=== RECORDED DATA ===

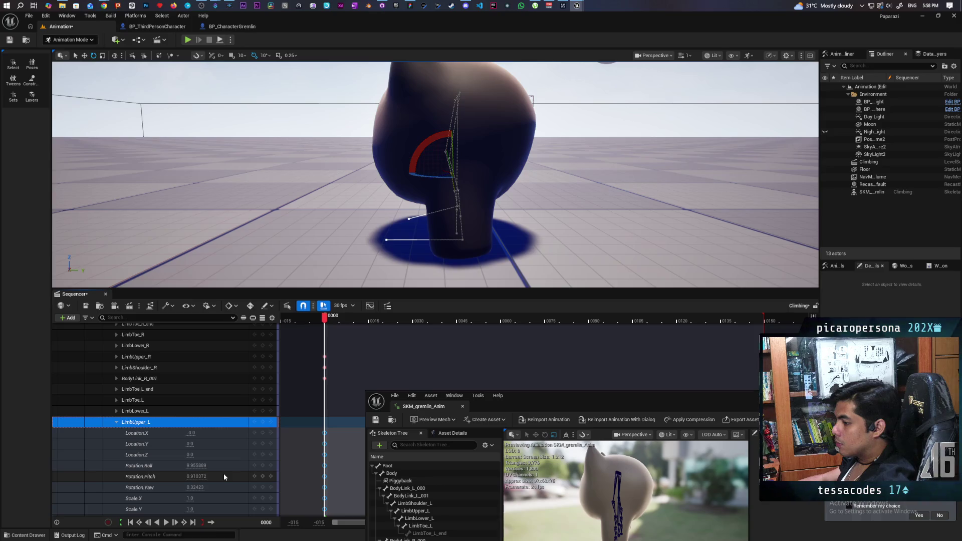
Set Rotation Roll to 23 on LimbUpper_L and LimbUpper_R at frame 0, rotating the legs.
click(197, 466)
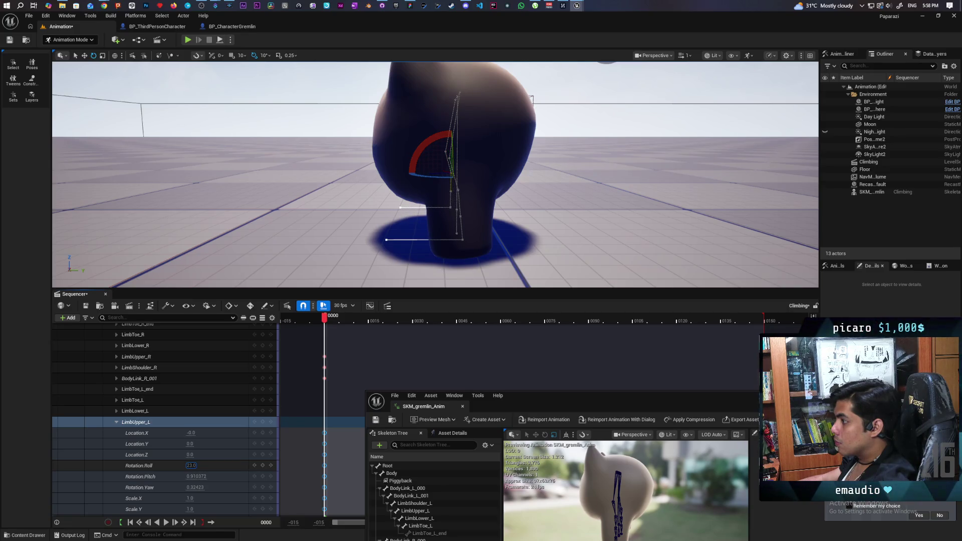
double_click(191, 465)
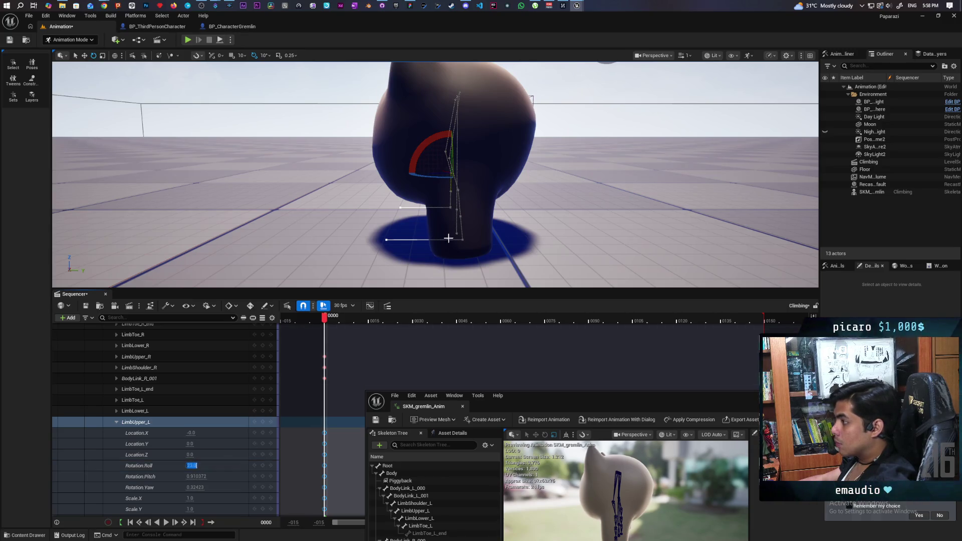
click(458, 214)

===

Pictures are to be dropped, and the remaining data set down exactly.

Set Rotation Roll to 23 on LimbUpper_L and LimbUpper_R at frame 0, rotating the legs.
click(197, 466)
double_click(191, 465)
click(458, 214)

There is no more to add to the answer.